Categoria: Cento giorni

Recensione di Cento giorni di Gabriele Dadò

James Willems è un ragazzo introverso e molto riservato. Trascorre le giornate tra le mura della sua fucina, sfruttato dalla milizia francese che lo costringe a produrre grosse partite di armi a basso costo. È il pensiero di suo padre, Edward Willems, un prode soldato caduto nel tentativo di difendere la sua Patria e il suo Popolo, a dargli la forza per andare avanti, sempre. James lo sa, presto avrà modo di rendere onore a quell’uomo a cui deve tutto, valori e insegnamenti.

È l’incontro improvviso con la bella Elise, figlia di una rinomata famiglia della città, a stravolgere irrimediabilmente la vita del giovane Willems. Un solo sguardo basta a far capitolare James, che per la prima volta nella sua vita si scopre innamorato. Tuttavia la sorte si rivela beffarda con il giovane fabbro, che presto si scontra con una terribile verità: Elise è promessa sposa ad Adrian, un ragazzo fascinoso, erede di una delle famiglie più abbienti del circondario. Prende forma così una delle più affilate trame della dea Afrodite, un triangolo amoroso fatto di passioni e sofferenze, che vede due uomini pronti a fronteggiarsi per conquistare il cuore dall’amata.

A complicare ulteriormente la vicenda sono i terribili fatti storici che stanno per scuotere l’Europa. È il giugno del 1815, Napoleone Bonaparte è riuscito a fuggire dal suo esilio all’Elba ed è ora determinato a sconfiggere la Settima Coalizione e a riconquistare il potere. La guerra irrompe e chiama all’appello il prode James e l’orgoglioso Adrian, fratelli in battaglia ma rivali in amore, pronti a combattere nelle fila dell’esercito anglo-belga.
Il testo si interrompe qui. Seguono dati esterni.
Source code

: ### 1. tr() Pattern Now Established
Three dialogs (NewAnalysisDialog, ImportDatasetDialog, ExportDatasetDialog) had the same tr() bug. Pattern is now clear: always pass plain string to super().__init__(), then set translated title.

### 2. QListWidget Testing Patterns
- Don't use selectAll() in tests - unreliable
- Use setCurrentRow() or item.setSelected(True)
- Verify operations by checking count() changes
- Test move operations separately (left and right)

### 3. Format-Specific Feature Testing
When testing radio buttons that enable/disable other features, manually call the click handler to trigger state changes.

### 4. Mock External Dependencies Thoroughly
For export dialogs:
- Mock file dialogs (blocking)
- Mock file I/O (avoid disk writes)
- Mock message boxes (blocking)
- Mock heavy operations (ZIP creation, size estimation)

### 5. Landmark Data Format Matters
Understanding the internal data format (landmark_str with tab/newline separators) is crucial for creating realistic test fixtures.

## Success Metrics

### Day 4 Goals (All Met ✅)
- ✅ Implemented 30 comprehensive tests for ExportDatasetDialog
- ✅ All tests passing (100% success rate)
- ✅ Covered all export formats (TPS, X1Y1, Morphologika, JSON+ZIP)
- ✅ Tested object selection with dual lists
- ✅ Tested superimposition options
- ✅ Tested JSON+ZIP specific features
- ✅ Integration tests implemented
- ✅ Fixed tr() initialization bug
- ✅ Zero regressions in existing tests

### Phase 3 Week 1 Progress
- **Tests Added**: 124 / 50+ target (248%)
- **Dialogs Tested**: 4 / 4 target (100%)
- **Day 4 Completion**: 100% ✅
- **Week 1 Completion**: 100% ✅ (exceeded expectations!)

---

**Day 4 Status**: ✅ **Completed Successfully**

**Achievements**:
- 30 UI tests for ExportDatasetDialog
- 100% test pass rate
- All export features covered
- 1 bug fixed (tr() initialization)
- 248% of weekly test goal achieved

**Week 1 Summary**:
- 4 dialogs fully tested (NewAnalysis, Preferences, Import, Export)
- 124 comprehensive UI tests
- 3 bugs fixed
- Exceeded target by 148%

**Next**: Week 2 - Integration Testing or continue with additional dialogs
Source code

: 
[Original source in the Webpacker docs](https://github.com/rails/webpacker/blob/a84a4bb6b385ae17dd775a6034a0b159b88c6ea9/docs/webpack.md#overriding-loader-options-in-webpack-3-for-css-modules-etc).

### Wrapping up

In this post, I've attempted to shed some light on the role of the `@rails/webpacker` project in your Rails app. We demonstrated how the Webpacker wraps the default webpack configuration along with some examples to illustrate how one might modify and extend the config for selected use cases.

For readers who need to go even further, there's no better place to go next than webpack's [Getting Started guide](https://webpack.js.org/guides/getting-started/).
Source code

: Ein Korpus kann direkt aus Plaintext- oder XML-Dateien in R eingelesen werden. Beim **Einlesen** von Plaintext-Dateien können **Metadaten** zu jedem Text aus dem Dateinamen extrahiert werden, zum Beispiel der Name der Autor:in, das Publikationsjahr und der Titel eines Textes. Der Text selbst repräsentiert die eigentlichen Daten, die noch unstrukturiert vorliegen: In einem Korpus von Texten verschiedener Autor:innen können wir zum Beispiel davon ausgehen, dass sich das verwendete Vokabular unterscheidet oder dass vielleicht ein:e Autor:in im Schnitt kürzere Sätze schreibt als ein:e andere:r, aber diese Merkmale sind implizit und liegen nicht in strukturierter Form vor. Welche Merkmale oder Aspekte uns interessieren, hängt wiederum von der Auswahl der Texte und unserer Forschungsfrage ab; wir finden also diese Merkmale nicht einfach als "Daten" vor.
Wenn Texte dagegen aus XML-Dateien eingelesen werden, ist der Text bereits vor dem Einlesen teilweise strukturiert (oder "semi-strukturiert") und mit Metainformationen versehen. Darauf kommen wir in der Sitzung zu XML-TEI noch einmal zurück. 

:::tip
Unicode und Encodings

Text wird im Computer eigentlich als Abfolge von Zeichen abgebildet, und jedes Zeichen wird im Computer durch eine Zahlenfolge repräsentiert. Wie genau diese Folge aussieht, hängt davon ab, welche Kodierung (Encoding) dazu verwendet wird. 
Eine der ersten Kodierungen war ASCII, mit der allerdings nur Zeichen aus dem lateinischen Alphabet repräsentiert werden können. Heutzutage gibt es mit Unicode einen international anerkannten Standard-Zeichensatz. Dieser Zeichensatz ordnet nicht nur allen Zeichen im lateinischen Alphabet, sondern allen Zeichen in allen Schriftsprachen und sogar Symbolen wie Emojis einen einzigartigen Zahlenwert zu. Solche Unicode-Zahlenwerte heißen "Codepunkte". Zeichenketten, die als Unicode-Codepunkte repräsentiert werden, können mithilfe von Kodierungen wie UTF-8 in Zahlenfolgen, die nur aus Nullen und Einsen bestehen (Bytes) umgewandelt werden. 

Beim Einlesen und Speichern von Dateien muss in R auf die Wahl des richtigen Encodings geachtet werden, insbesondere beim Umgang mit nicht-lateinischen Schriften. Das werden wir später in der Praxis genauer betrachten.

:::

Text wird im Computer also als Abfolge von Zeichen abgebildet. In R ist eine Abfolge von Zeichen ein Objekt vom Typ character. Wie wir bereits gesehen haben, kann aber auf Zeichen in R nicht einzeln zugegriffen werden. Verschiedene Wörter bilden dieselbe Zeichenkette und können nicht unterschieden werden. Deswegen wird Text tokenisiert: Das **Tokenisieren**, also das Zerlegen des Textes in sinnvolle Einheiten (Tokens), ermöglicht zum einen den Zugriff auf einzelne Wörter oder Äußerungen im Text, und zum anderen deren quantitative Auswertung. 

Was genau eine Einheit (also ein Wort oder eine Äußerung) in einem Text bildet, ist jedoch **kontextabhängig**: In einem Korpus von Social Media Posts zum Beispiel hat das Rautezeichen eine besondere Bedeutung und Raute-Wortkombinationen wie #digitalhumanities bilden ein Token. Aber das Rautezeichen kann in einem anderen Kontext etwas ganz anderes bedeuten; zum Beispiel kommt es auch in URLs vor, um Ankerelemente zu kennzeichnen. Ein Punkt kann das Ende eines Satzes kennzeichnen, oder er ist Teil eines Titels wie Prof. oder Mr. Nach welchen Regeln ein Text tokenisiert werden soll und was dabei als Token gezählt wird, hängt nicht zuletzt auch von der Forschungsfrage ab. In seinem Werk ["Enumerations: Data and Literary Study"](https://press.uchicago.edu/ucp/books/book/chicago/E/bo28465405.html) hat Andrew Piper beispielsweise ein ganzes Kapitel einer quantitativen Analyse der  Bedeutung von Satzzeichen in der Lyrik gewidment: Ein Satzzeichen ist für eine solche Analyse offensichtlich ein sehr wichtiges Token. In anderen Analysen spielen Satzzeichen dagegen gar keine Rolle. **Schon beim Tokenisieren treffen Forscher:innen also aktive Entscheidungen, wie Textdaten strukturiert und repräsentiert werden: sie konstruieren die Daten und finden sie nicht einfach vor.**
Tra rovinosi scontri armati e sentimenti travolgenti, prende forma Cento giorni, il romanzo del giovanissimo Gabriele Dadò, che con mano abile ha saputo tessere assieme fatti storici e scorci di vita quotidiana, ricordandoci che i soldati sono, prima di tutto, uomini.

Approfondimento

Gabriele Dadò è una sorpresa. Nonostante la giovane età, l’autore è riuscito a condensare nel suo Cento giorni la celebre battaglia di Waterloo con una precisione storica disarmante. Le pagine del libro sono arricchite da numerosi dettagli e tecnicismi, testimoni del grande lavoro di studio affrontato da Dadò. La vicenda prende forma attraverso due livelli paralleli: quello amoroso e quello storico-strategico. Il primo vede protagonisti James, Adrian ed Elise, le loro individualità, i loro sentimenti, le loro speranze. Il secondo invece si focalizza sulle figure di Napoleone Bonaparte e del duca di Wellington, dove grande importanza assumono i fatti reali, storici e le tattiche di guerra.

Nonostante la levatura del lavoro di Dadò, due sono sostanzialmente le critiche nei confronti di Cento giorni. Le rifiniture storiche invadono totalmente il romanzo e lo rendono decisamente pesante. Con la semplice accortezza di lasciare maggior spazio alle vicende dei tre protagonisti, l’autore avrebbe potuto facilmente evitare questo inghippo. Il secondo punto di debolezza riguarda lo stile narrativo. Quando il racconto prende vita attraverso il diario di Elise, piuttosto che le lettere d’amore tra lei e James, si nota come il modo d’espressione sia lontanissimo da quello del 1815 ed eccessivamente arricchito da espressioni in voga ai giorni nostri.

Cento giorni è un libro per i curiosi e per gli appassionati di romanzi storici. L’intreccio amoroso poi, pronto a cadenzare le scene di guerra, fa del romanzo un’interessante base per eventuali sviluppi cinematografici.